Aspirin Linked to Higher Rate of Cancer-Related Mortality
Aspirin causes a slight increase in the risk of cancer-related mortality—although without an increase in cancer cases—when taken by healthy older people, according to a report from a study conducted in Australia and the United States.
Results from the study, called ASPREE, appeared online September 16 in the New England Journal of Medicine in 3 reports by Dr John McNeil and colleagues.
For ASPREE, researchers randomly assigned more than 19,000 people—aged 70 and older if white and aged 65 and older if black or Hispanic—to receive daily low-dose aspirin (100 mg) or placebo for a median of 4.7 years.
The risk for death from any cause was higher in the aspirin group than in the placebo group (12.7 vs 11.1 events per 1000 person-years, respectively; hazard ratio [HR], 1.14; 95% CI, 1.01-1.29), although this was not statistically significant after accounting for multiple comparisons. The majority of the excess mortality in the aspirin group was caused by cancer-related death, which occurred in 3.1% of participants in the aspirin group and 2.3% of those in the placebo group (HR, 1.31; 95% CI, 1.10-1.56).
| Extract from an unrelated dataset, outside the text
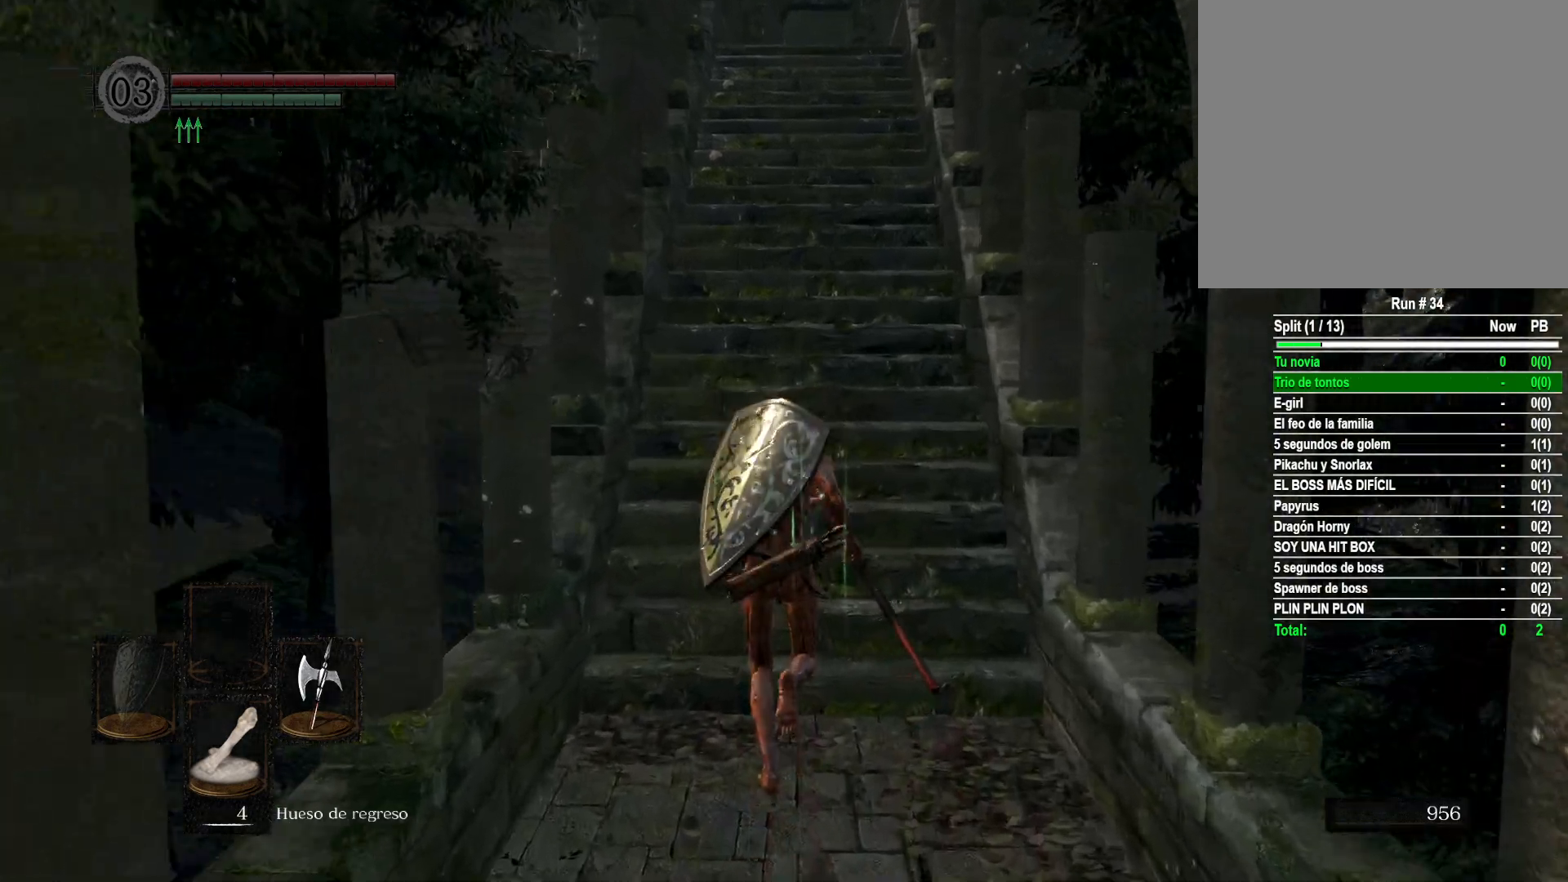
{"buttons": [], "left_stick": "up", "right_stick": "center", "events": [[167, "right_stick", "center"]]}
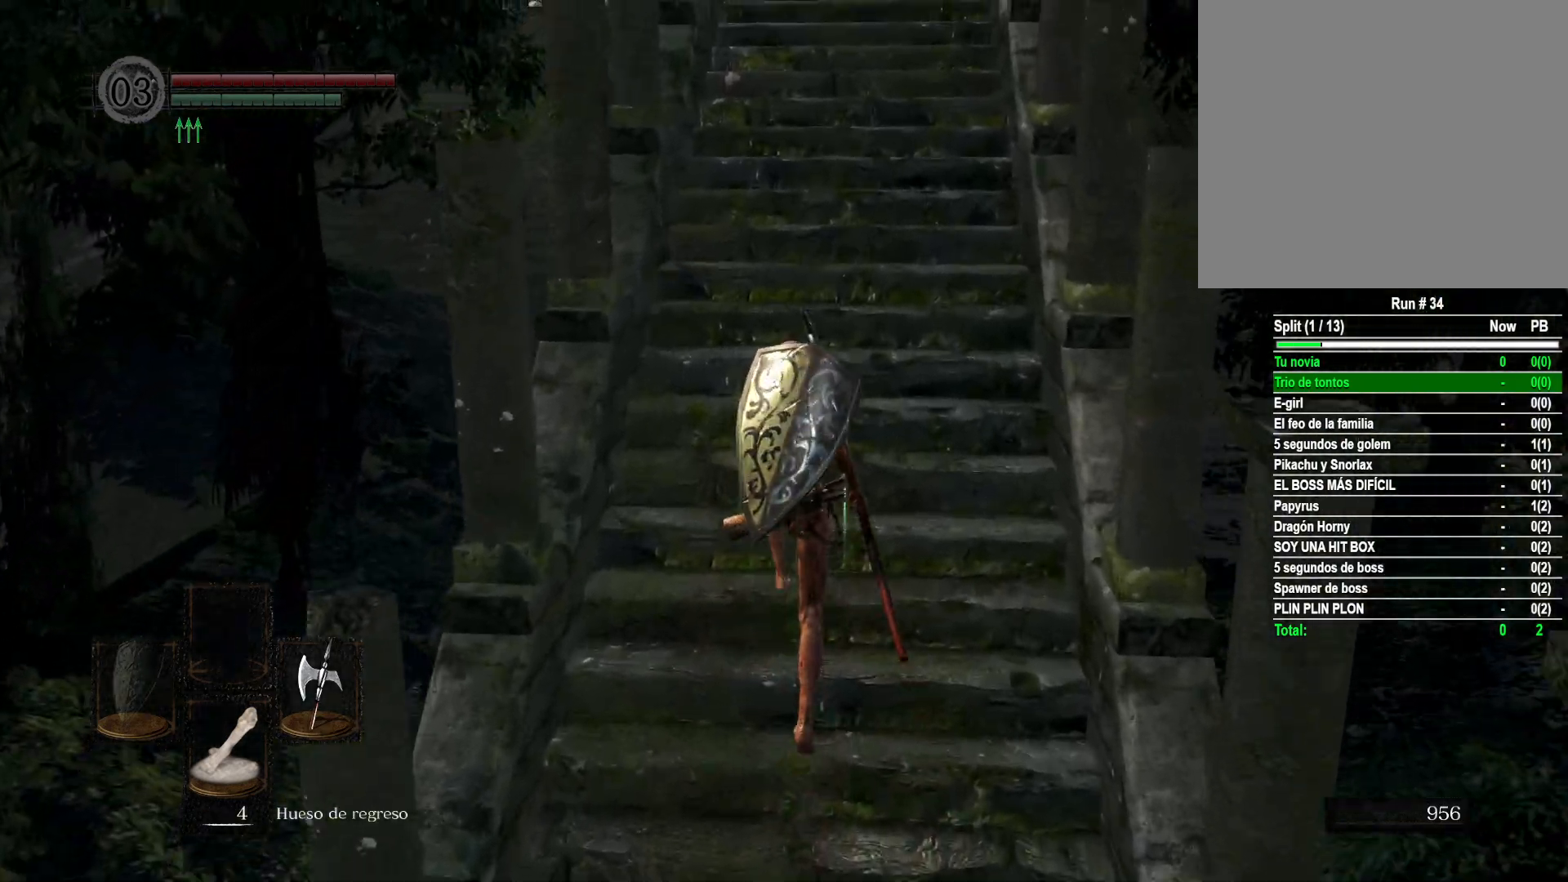
{"buttons": [], "left_stick": "up", "right_stick": "center", "events": []}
The researchers also found that daily aspirin use in healthy elderly persons did not prolong disability-free survival or reduce the rate of cardiovascular disease compared with placebo, but led to a higher rate of major hemorrhage.
Dr McNeil and his coauthors wrote that the principal limitation of their study was the limited follow-up, “which may have ended before the possible emergence of a preventive effect on cancer.”
Fatal Side Effects From Checkpoint Inhibitors Rare, Vary According to Agent
Fatal side effects with checkpoint inhibitors are rare, according to a new systematic review and meta-analysis, but usually occur soon after treatment. The review also determined the most common fatal side effects, and found that these varied according to the checkpoint inhibitor used.
For the review, which appeared online September 13 in JAMA Oncology, researchers led by Dr Daniel Wang collected data from the World Health Organization’s pharmacovigilance database (which includes more than 16 million adverse drug reactions) and records from 7 academic medical centers. They also performed a meta-analysis of published trials of checkpoint inhibitors.
The researchers found that the rate of fatal side effects ranged from 0.3% to 1.3% in patients treated with checkpoint inhibitors. When these fatal side effects occurred, they tended to arise early in treatment—a median of 40 days after monotherapy and a median of 14.5 days after combination immunotherapy.
The most common fatal side effect with ipilimumab monotherapy was colitis/diarrhea, whereas the most common fatal side effects with anti–programmed death 1/programmed death ligand 1 monotherapy were pneumonitis, hepatitis, colitis, neurologic events, and myocarditis.
The authors noted that the risk of fatal side effects “remains very low for individual patients with advanced cancer, and should not dissuade use of these potentially curative therapies.”
Moxetumomab Pasudotox Approved in Relapsed/Refractory Hairy Cell Leukemia
On September 13, the US Food and Drug Administration approved moxetumomab pasudotox (Lumoxiti, AstraZeneca) for adults with relapsed or refractory hairy cell leukemia (HCL) who have received at least 2 prior systemic therapies, including treatment with a purine nucleoside analogue (PNA). Moxetumomab pasudotox is a CD22-directed cytotoxin.
Approval was based on a single-arm phase 3 study of 80 patients (NCT01829711) with histologically confirmed HCL or HCL variant requiring treatment based on the presence of cytopenias or splenomegaly and who had received prior treatment with at least 2 systemic therapies, including one PNA. Patients received intravenous moxetumomab pasudotox over 30 minutes on days 1, 3, and 5 of each 28-day cycle for a maximum of 6 cycles or until documentation of complete response (CR), disease progression, or unacceptable toxicity.
The durable CR rate was 30% (95% CI, 20%-41%), and the CR rate was 41% (95% CI, 30%-53%). The most common non-laboratory adverse reactions of any grade were infusion-related reactions, edema, nausea, fatigue, headache, pyrexia, constipation, anemia, and diarrhea. The most common grade 3 or 4 adverse reactions were hypertension, febrile neutropenia, and hemolytic uremic syndrome. Adverse reactions resulting in permanent discontinuation of moxetumomab pasudotox occurred in 15% of patients.